[Change listing data]
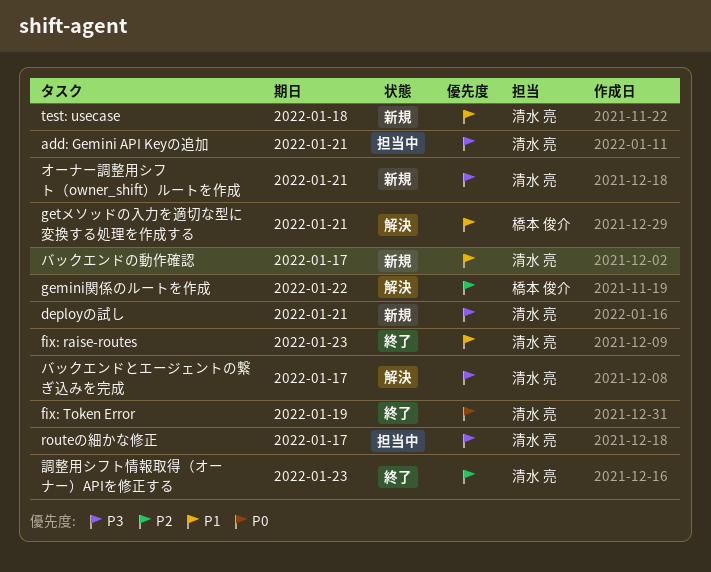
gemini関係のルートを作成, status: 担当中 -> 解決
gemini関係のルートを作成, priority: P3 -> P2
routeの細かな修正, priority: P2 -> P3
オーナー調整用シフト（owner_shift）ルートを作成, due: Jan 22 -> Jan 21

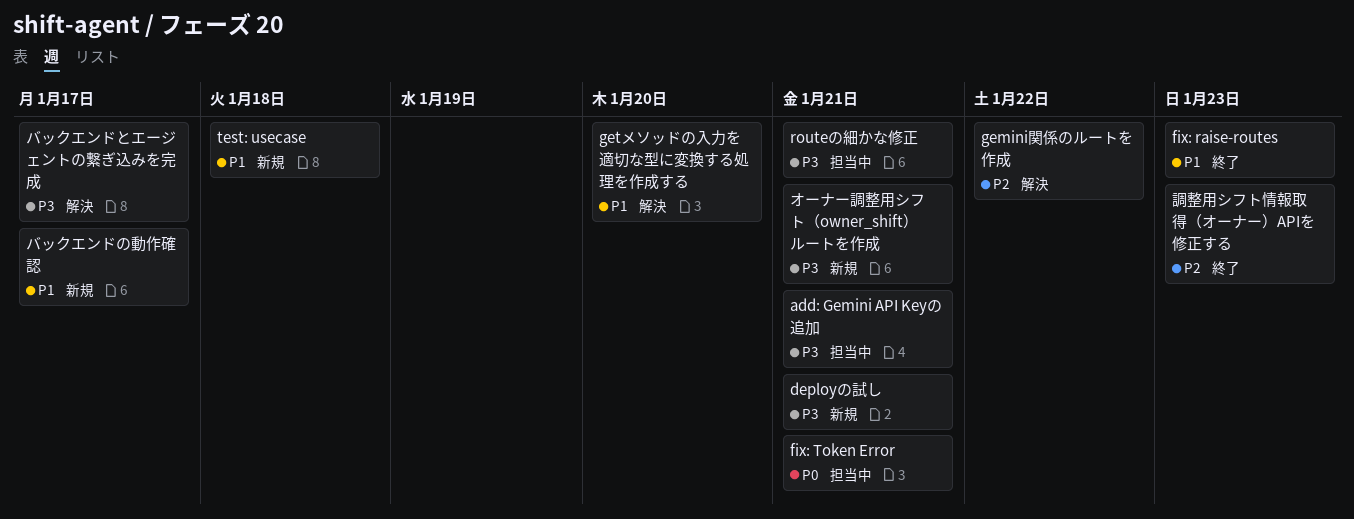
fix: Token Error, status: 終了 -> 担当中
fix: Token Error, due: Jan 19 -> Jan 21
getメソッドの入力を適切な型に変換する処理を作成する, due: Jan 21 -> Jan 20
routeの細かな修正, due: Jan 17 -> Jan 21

◆ **THE TASK**:
Report how many lines in the data include the string "gemini関係のルートを作成", giving nothing but that number.

◆ **EXERCISE SOLUTION**:
2